Facebook is free and makes money from selling highly targeted ads. Investors are increasingly convinced it is destined to become a marketing mecca. It has cemented its place as the king of social media, much as Google did for online search.

The New York Times reported the investment over the weekend, citing unnamed people involved with the deal. Facebook and Goldman Sachs declined to comment Monday.

Russian investor Digital Sky Technologies, which focuses on Internet properties, already has a 10 percent stake in Facebook, but the nod from Goldman Sachs is a sign of just how big the Palo Alto, Calif.-based startup has become even outside tech circles.

Wedbush Morgan analyst Lou Kerner, who has been bullish on social media and Facebook in particular, says Facebook is well worth $50 billion.

He says it's still 15 percent less than the going rate on private stock exchanges such as SecondMarket and SharesPost, where stock is generally sold by former employees or early investors in these companies. Kerner thinks the company could trade at $100 billion if it went public.

Not that Facebook is in any rush. Zuckerberg has been coy about a possible initial public offering, recently telling CBS' "60 Minutes" that he doesn't see selling the company or going public as an end goal, as a lot of entrepreneurs seem to.

That approach is "like you win when you go public. And that's just not how I see it," he said in the broadcast, which aired Dec. 5.

There are many reasons for Facebook to put off an IPO, a big one being that it doesn't need the money, as the latest investment shows. Companies go public to get access to capital, and Facebook clearly has access to capital, Kerner says.

Going public is also a big time commitment for senior management — time they could otherwise spend running the company, he says. Zuckerberg has been deeply involved in Facebook since its founding and shows no signs of wanting to give that up to cash out. He's even pledged to give away at least half of his wealth along with a slew of much older billionaires such as Carl Icahn and Barry Diller.

And Facebook, which already faces government scrutiny for the way it handles the troves of personal information its users share, would be subject to even more poring eyes were it to go public, Kerner notes.

"If I'm Facebook, I don't think I ever want to go public," he says.

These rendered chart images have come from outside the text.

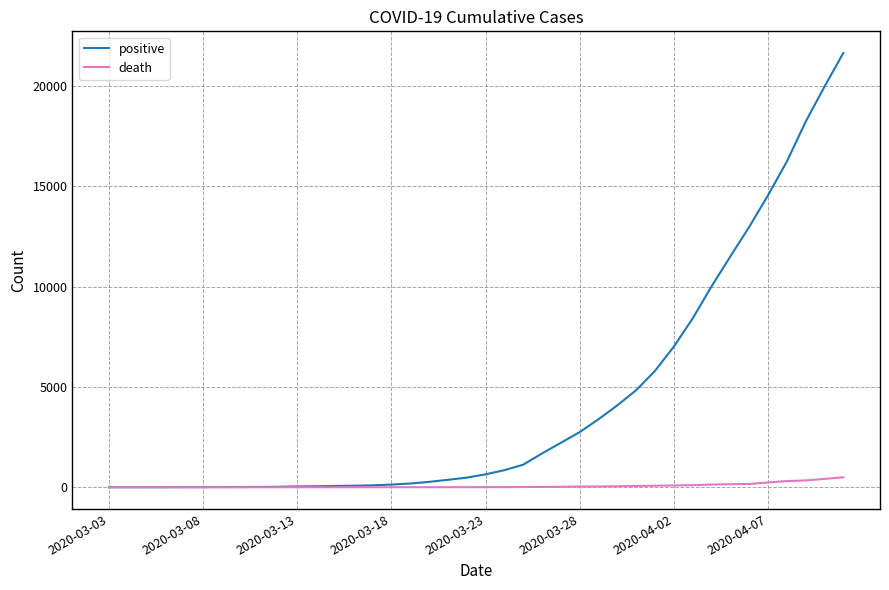

What is the highest value of the death series?

494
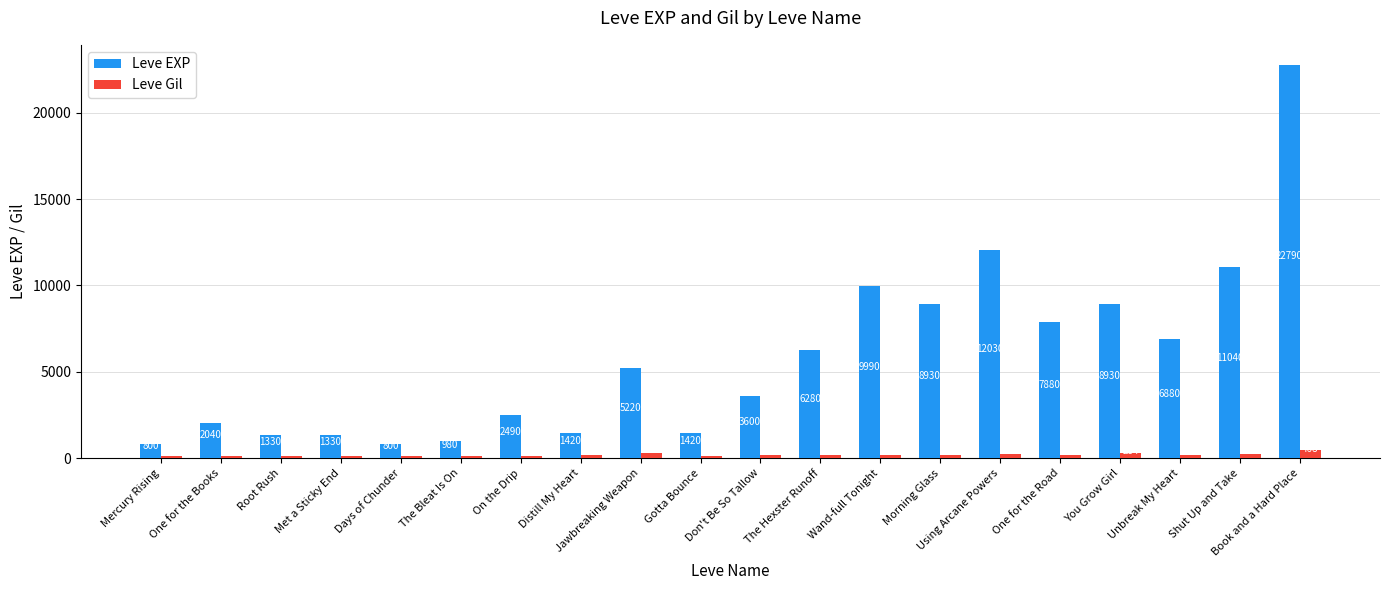

What value does the Leve EXP series have at Jawbreaking Weapon, to the nearest 50?

5200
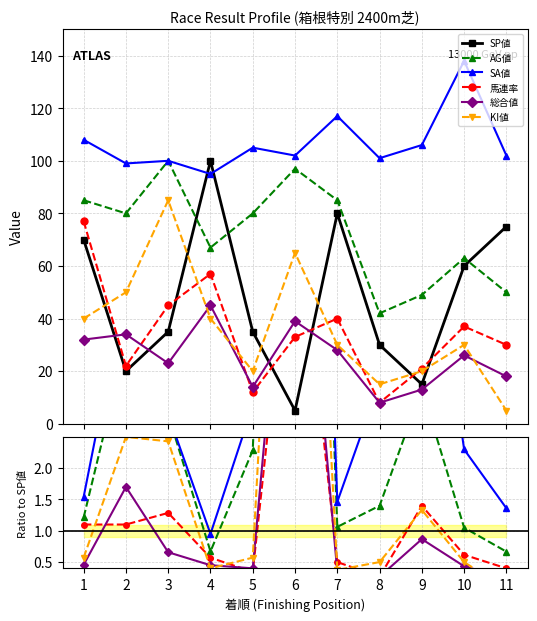

Where is 総合値 nearest to the value 4?

2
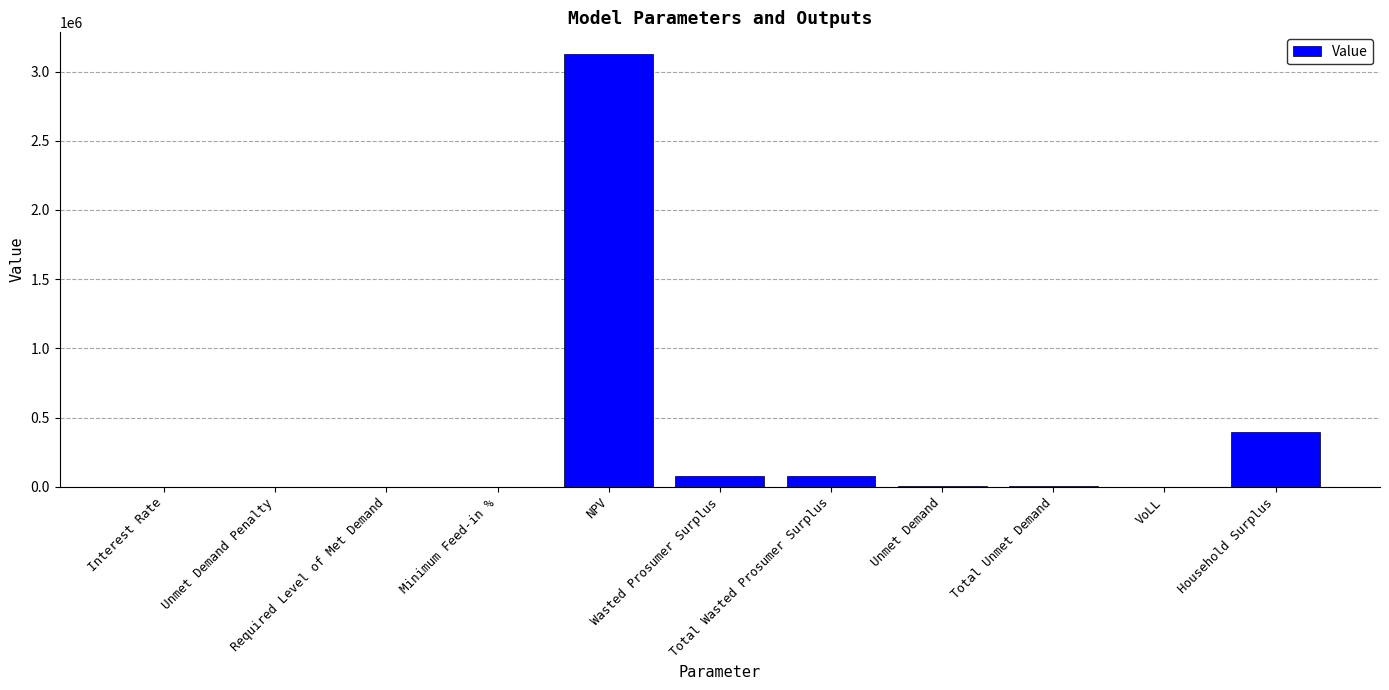

What is the greatest value displayed?

3127340.4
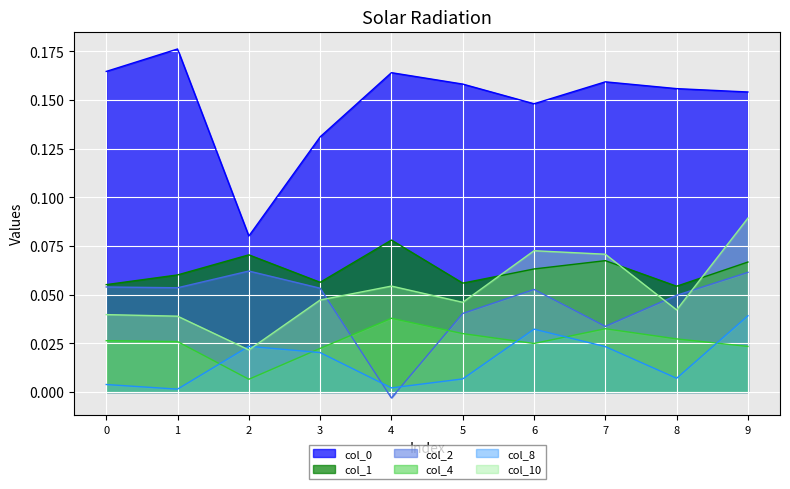

Where is the first local maximum for col_10?

4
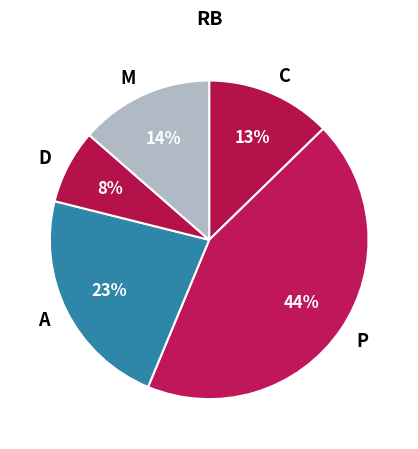

Is there any slice that represents more than half of the pie?

No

The company discloses very limited financial information now, but that will change if it amasses at least 500 shareholders. Once a company with at least $10 million in assets crosses that threshold, the Securities and Exchange Commission requires it to disclose its finances and other crucial information. That regulation triggered Google's IPO in 2004.

Exactly how many shareholders Facebook has is not publicly known. The Times said Goldman hopes to circumvent the rule by counting itself as just one investor while pooling investments from thousands of its own clients.

Separately, Facebook in 2008 created a restricted class of shares for new employees that can't be sold until the company goes public. The SEC exempted these shares from being counted toward the 500-stockholder cap.

The agency is looking into whether recent trading in private Facebook stock may be enough to require more disclosure.

Facebook hasn't said whether it is making money under the accounting rules used by public companies, though in 2009 it announced it was bringing in more than it was spending. Research firm eMarketer estimates that Facebook generated $1.29 billion in online ad revenue in 2010 and will rake in $1.76 billion in 2011.

Digital Sky Technologies — together with sister company Mail.ru, which had its IPO in London in November — already owned about 10 percent of Facebook. A person answering the phone at the company's office in Moscow said no one was available to comment.

Microsoft also owns a small stake in Facebook. It invested $240 million in Facebook in 2007 in exchange for a 1.6 percent stake, at the time implying a valuation of $15 billion.

Goldman Sachs, by cozying up to Facebook now, could be gaining an inside track to handle the eventual IPO, says Reena Aggarwal, a Georgetown University finance professor specializing in investment banking and IPOs.

"This looks like a very smart move by Goldman because it helps them get their foot in the door," she said.